The list of stress-related models that have been successfully used to establish approximate correlates of human disease is long and steadily growing. Evidence for the role of stress as (at the minimum) precipitating factor in depression and has encouraged the extensive transfer of stress paradigms into models of this disease. Posttraumatic stress disorder is another major area for the translational application of experimental stress models. Stress-based paradigms have a firm place in the arsenal of methods for realistic modeling of alcohol and drug addiction, withdrawal, and relapse. Knowledge accumulated in stress research has been implicated in models of eating disorders, aggression, and self-destructive behavior. Increasing understanding of specific stress-related consequences in vital physiological systems has opened new possibilities for the modeling of cardiovascular, gastrointestinal, and, more recently, metabolic conditions. The profound projections of stress to the regulation of the immune responsiveness and reproduction form a solid rationale for the use of stress paradigms in investigations of the pathogenesis of inflammatory/immune disorders and reproductive disturbance.

Conclusions: the perfect model

Under laboratory conditions, stress can be readily emulated through numerous modalities. Nevertheless, stress modeling is associated with considerable problems casting doubts on the quality of results and the validity of conclusions.

Several essential features of allostatic responses, such as variable amplitude, sensitization, and habituation, and complex interactions between their mechanisms preclude the existence of perfect models. Besides adherence to general precautions that guarantee the reproducibility of experimental data (eg, animal strain, sex, age, source, ambient conditions, staff skills, etc), preemptive consideration of certain issues may improve the design and performance of animal models of stress. What is the temporal profile of the selected outcome? Is the stressor capable of eliciting coincident changes in several systems? Are there confounding interactions between simultaneously activated responses? Can effects be obscured by physiological oscillations of the baseline of the selected parameter? Are the responses of interest subject to rapidly evolving habituation or cross-sensitization? What are the physiological limits of the system used for response monitoring? This catalogue can be extended depending on the experimental objective and investigator's concerns.
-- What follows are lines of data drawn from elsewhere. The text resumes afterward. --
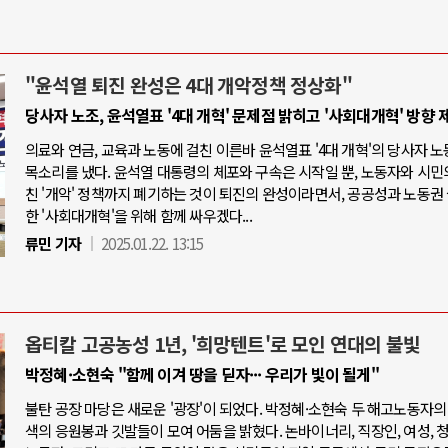
"윤석열 퇴진 완성은 4대 개악정책 정상화"
당사자 노조, 윤석열표 '4대 개혁' 문제점 밝히고 '사회대개혁' 방향 
의료와 연금, 교육과 노동에 걸친 이른바 윤석열표 '4대 개혁'의 당사자 
목소리를 냈다. 윤석열 대통령의 체포와 구속은 시작일 뿐, 노동자와 시민
친 '개악' 정책까지 폐기하는 것이 퇴진의 완성이라면서, 공공성과 노동권
한 '사회대개혁'을 위해 함께 싸우겠다...
류민 기자
2025.01.22. 13:15
옵티칼 고공농성 1년, '희망텐트'로 모인 연대의 불빛
박정혜·소현숙 "함께 이겨 땅을 딛자··· 우리가 빛이 될게"
불탄 공장 마당은 새로운 '광장'이 되었다. 박정혜·소현숙 두 해고노동자의
색의 응원봉과 깃발들이 모여 어둠을 밝혔다. 논바이너리, 직장인, 여성, 청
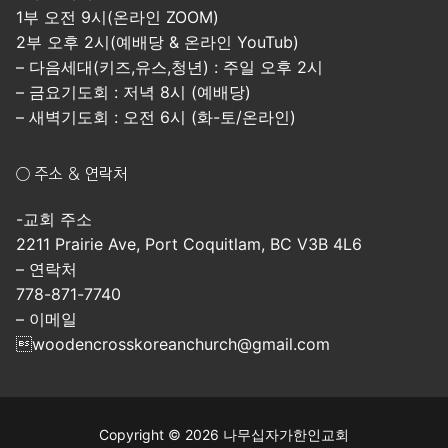
1부 오전 9시(온라인 ZOOM)
2부 오후 2시(예배당 & 온라인 YouTub)
– 다음세대(키즈,유스,청년) : 주일 오후 2시
– 금요기도회 : 저녁 8시 (예배당)
– 새벽기도회 : 오전 6시 (화-토/온라인)
○ 주소 & 연락처
-교회 주소
2211 Prairie Ave, Port Coquitlam, BC V3B 4L6
– 연락처
778-871-7740
– 이메일
woodencrosskoreanchurch@gmail.com
Copyright © 2026 나무십자가한인교회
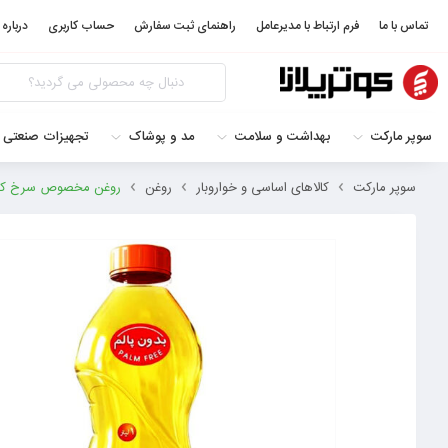
تماس با ما
فرم ارتباط با مدیرعامل
راهنمای ثبت سفارش
حساب کاربری
درباره 
سوپر مارکت
بهداشت و سلامت
مد و پوشاک
تجهیزات صنعتی 
سوپر مارکت
کالاهای اساسی و خواروبار
روغن
روغن مخصوص سرخ کردنی الماس بدو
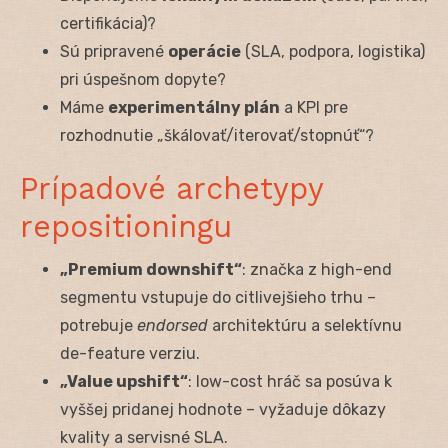
certifikácia)?
Sú pripravené
operácie
(SLA, podpora, logistika)
pri úspešnom dopyte?
Máme
experimentálny plán
a KPI pre
rozhodnutie „škálovať/iterovať/stopnúť“?
Prípadové archetypy
repositioningu
„Premium downshift“
: značka z high-end
segmentu vstupuje do citlivejšieho trhu –
potrebuje
endorsed
architektúru a selektívnu
de-feature verziu.
„Value upshift“
: low-cost hráč sa posúva k
vyššej pridanej hodnote – vyžaduje dôkazy
kvality a servisné SLA.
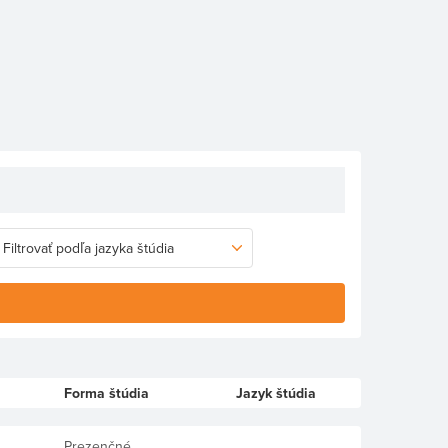
Forma štúdia
Jazyk štúdia
Prezenčné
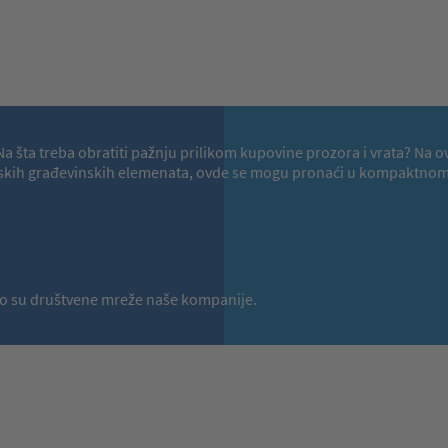
a? Na šta treba obratiti pažnju prilikom kupovine prozora i vrata?
hunskih građevinskih elemenata, ovde se mogu pronaći u kompaktnom 
a to su društvene mreže naše kompanije.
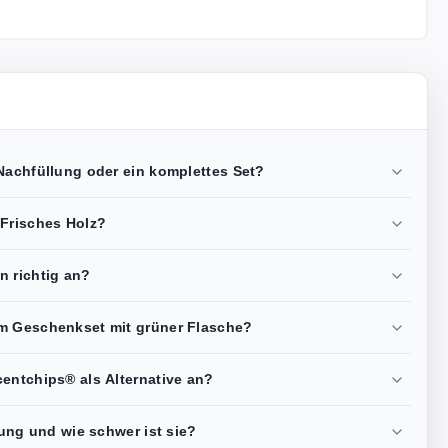
Nachfüllung oder ein komplettes Set?
 Frisches Holz?
n richtig an?
em Geschenkset mit grüner Flasche?
centchips® als Alternative an?
lung und wie schwer ist sie?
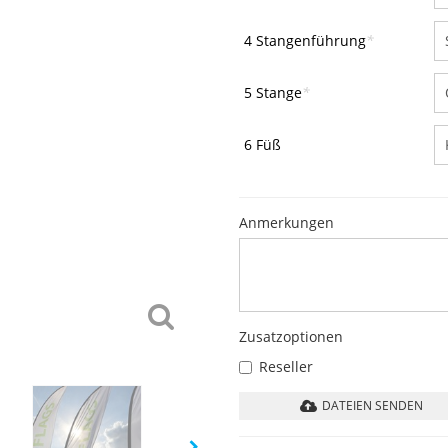
4 Stangenführung
*
5 Stange
*
6 Füß
Anmerkungen
Zusatzoptionen
Reseller
DATEIEN SENDEN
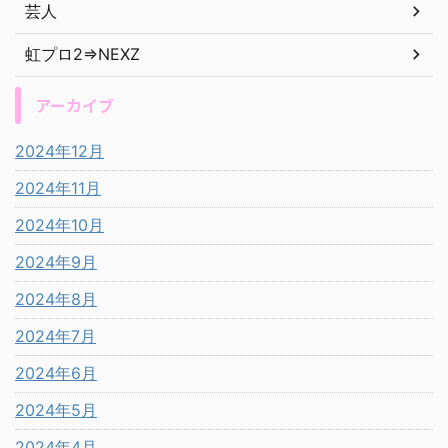
芸人
虹プロ2⇒NEXZ
アーカイブ
2024年12月
2024年11月
2024年10月
2024年9月
2024年8月
2024年7月
2024年6月
2024年5月
2024年4月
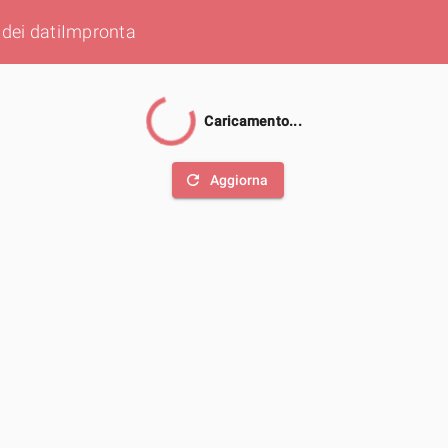
dei dati
Impronta
Caricamento...
refresh
Aggiorna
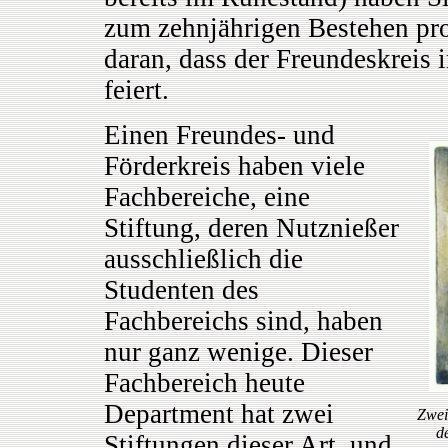
zum zehnjährigen Bestehen prod
daran, dass der Freundeskreis 
feiert.
Einen Freundes- und
Förderkreis haben viele
Fachbereiche, eine
Stiftung, deren Nutznießer
ausschließlich die
Studenten des
Fachbereichs sind, haben
nur ganz wenige. Dieser
Fachbereich heute
Department hat zwei
Zwei
d
Stiftungen dieser Art, und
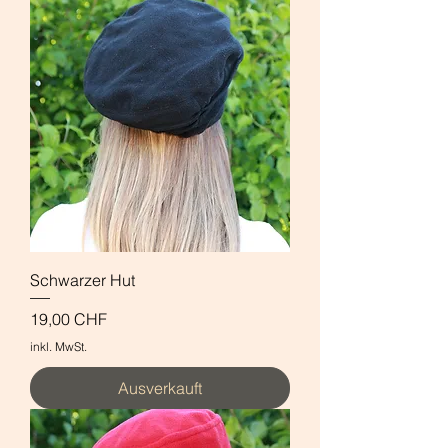
Schwarzer Hut
Preis
19,00 CHF
inkl. MwSt.
Ausverkauft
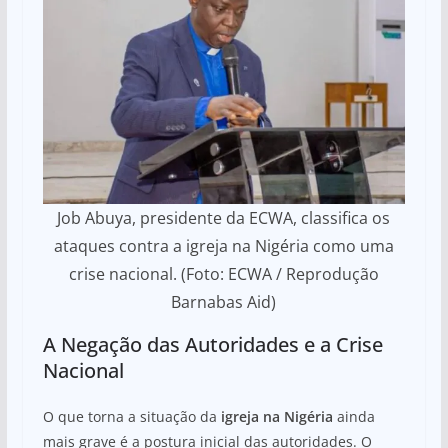
Job Abuya, presidente da ECWA, classifica os
ataques contra a igreja na Nigéria como uma
crise nacional. (Foto: ECWA / Reprodução
Barnabas Aid)
A Negação das Autoridades e a Crise
Nacional
O que torna a situação da
igreja na Nigéria
ainda
mais grave é a postura inicial das autoridades. O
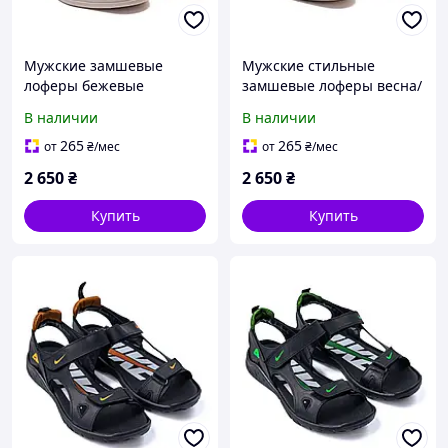
Мужские замшевые
Мужские стильные
лоферы бежевые
замшевые лоферы весна/
стильная обувь для весны
осень, чёрные
В наличии
В наличии
и осени
265
265
от
₴
/мес
от
₴
/мес
2 650
₴
2 650
₴
Купить
Купить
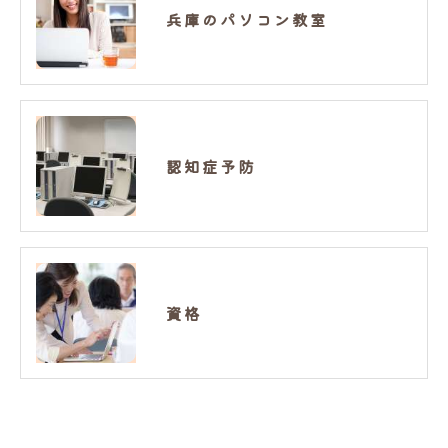
兵庫のパソコン教室
認知症予防
資格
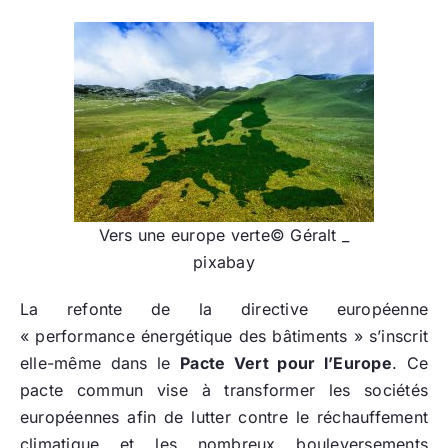
Vers une europe verte© Géralt _
pixabay
La refonte de la directive européenne
« performance énergétique des bâtiments » s’inscrit
elle-même dans le
Pacte Vert pour l’Europe
. Ce
pacte commun vise à transformer les sociétés
européennes afin de lutter contre le réchauffement
climatique et les nombreux bouleversements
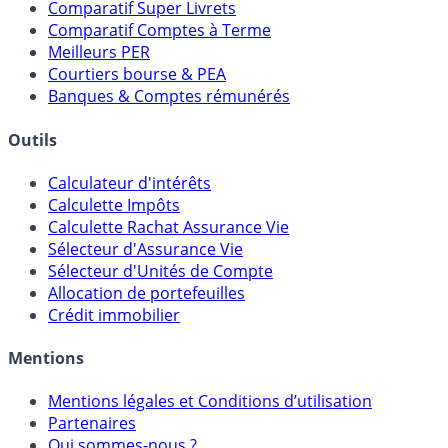
Meilleurs Fonds Euros
Placements Sans Risque
Comparatif Super Livrets
Comparatif Comptes à Terme
Meilleurs PER
Courtiers bourse & PEA
Banques & Comptes rémunérés
Outils
Calculateur d'intérêts
Calculette Impôts
Calculette Rachat Assurance Vie
Sélecteur d'Assurance Vie
Sélecteur d'Unités de Compte
Allocation de portefeuilles
Crédit immobilier
Mentions
Mentions légales et Conditions d’utilisation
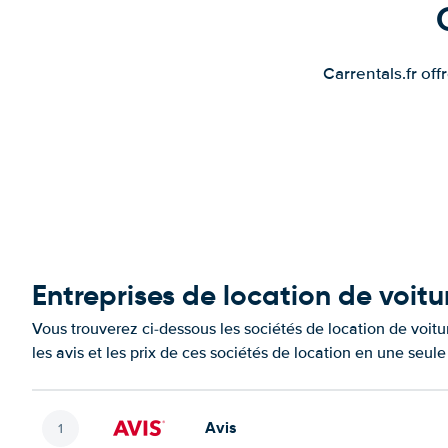
Carrentals.fr of
Entreprises de location de voit
Vous trouverez ci-dessous les sociétés de location de voi
les avis et les prix de ces sociétés de location en une seul
Avis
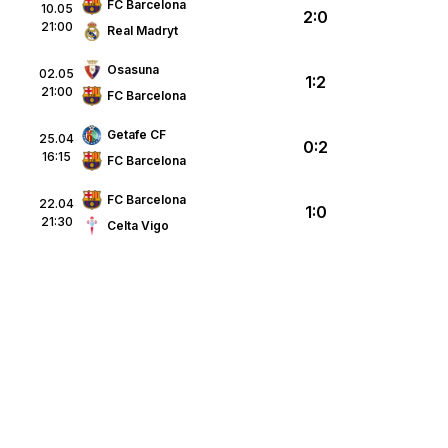
FC Barcelona
10.05
2:0
21:00
Real Madryt
Osasuna
02.05
1:2
21:00
FC Barcelona
Getafe CF
25.04
0:2
16:15
FC Barcelona
FC Barcelona
22.04
1:0
21:30
Celta Vigo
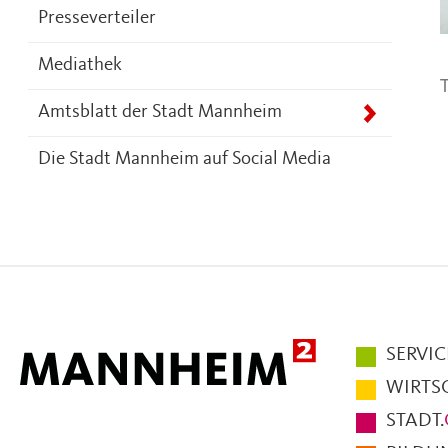
Presseverteiler
Mediathek
T
Amtsblatt der Stadt Mannheim
Die Stadt Mannheim auf Social Media
Hauptmen
SERVIC
im
WIRTS
Fußbereic
STADT.
der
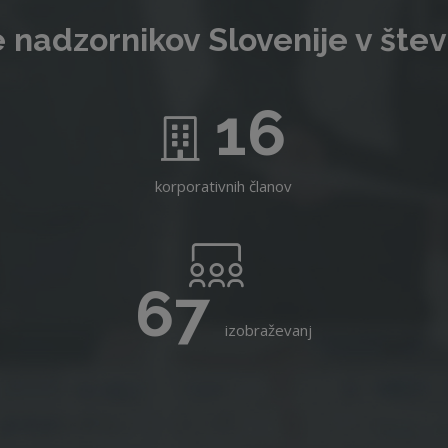
 nadzornikov Slovenije v štev
16
korporativnih članov
67
izobraževanj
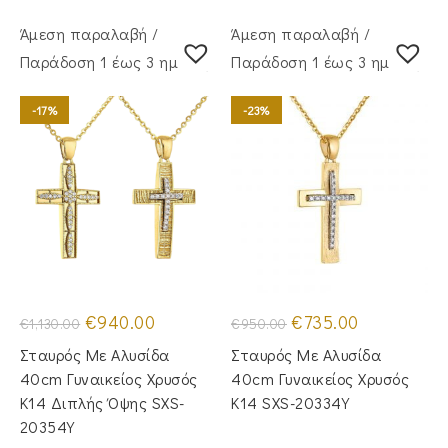
Άμεση παραλαβή /
Άμεση παραλαβή /
Παράδoση 1 έως 3 ημέρες
Παράδoση 1 έως 3 ημέρες
-17%
-23%
Original
Η
Original
Η
€
940.00
€
735.00
€
1,130.00
€
950.00
price
τρέχουσα
price
τρέχουσα
was:
τιμή
was:
τιμή
Σταυρός Με Αλυσίδα
Σταυρός Mε Aλυσίδα
€1,130.00.
είναι:
€950.00.
είναι:
€940.00.
€735.00.
40cm Γυναικείος Χρυσός
40cm Γυναικείος Χρυσός
Κ14 Διπλής Όψης SXS-
Κ14 SXS-20334Y
20354Y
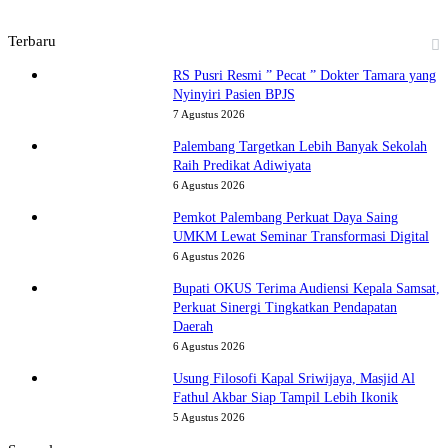
Terbaru
RS Pusri Resmi ” Pecat ” Dokter Tamara yang
Nyinyiri Pasien BPJS
7 Agustus 2026
Palembang Targetkan Lebih Banyak Sekolah
Raih Predikat Adiwiyata
6 Agustus 2026
Pemkot Palembang Perkuat Daya Saing
UMKM Lewat Seminar Transformasi Digital
6 Agustus 2026
Bupati OKUS Terima Audiensi Kepala Samsat,
Perkuat Sinergi Tingkatkan Pendapatan
Daerah
6 Agustus 2026
Usung Filosofi Kapal Sriwijaya, Masjid Al
Fathul Akbar Siap Tampil Lebih Ikonik
5 Agustus 2026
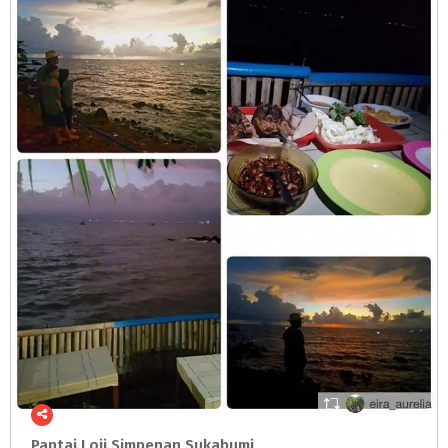
Pantai
Loji
Simpenan
Sukabumi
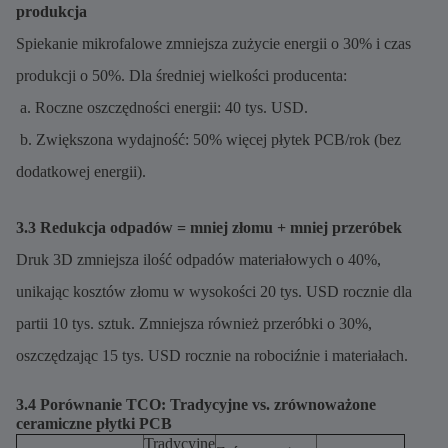
produkcja
Spiekanie mikrofalowe zmniejsza zużycie energii o 30% i czas
produkcji o 50%. Dla średniej wielkości producenta:
a. Roczne oszczędności energii: 40 tys. USD.
b. Zwiększona wydajność: 50% więcej płytek PCB/rok (bez
dodatkowej energii).
3.3 Redukcja odpadów = mniej złomu + mniej przeróbek
Druk 3D zmniejsza ilość odpadów materiałowych o 40%,
unikając kosztów złomu w wysokości 20 tys. USD rocznie dla
partii 10 tys. sztuk. Zmniejsza również przeróbki o 30%,
oszczędzając 15 tys. USD rocznie na robociźnie i materiałach.
3.4 Porównanie TCO: Tradycyjne vs. zrównoważone
ceramiczne płytki PCB
Tradycyjne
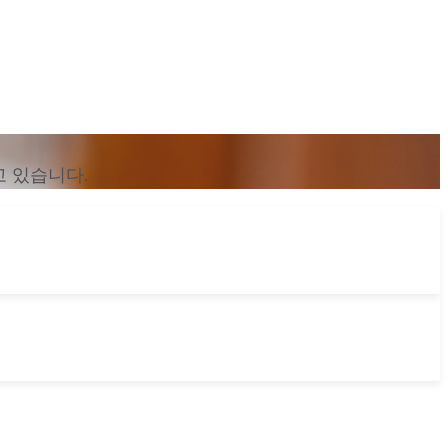
 있습니다.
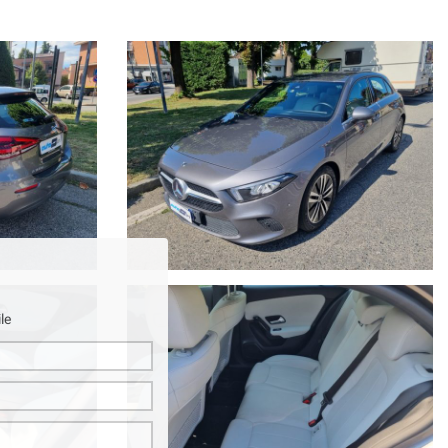
CUREZZA e molto altro...
 garanzia convenzionali fino a 36 mesi.
tà per eventuali involontarie incongruenze, che non rappresentano un
le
Research areas with a long and successful history, such as the biology of stress, persuade scientists to rely unreservedly on the validity and reliability of frequently used “hallmark” techniques and experimental models. One of our intentions was to underline that the complexity of the stress response may produce variable outcomes, even in models that have been established for decades. Thus, adherence to the rule Sapiens nihil affirmat quod non probat may prove more useful than recommendations in favor of, or dissuasion from, the use of specific models and end points.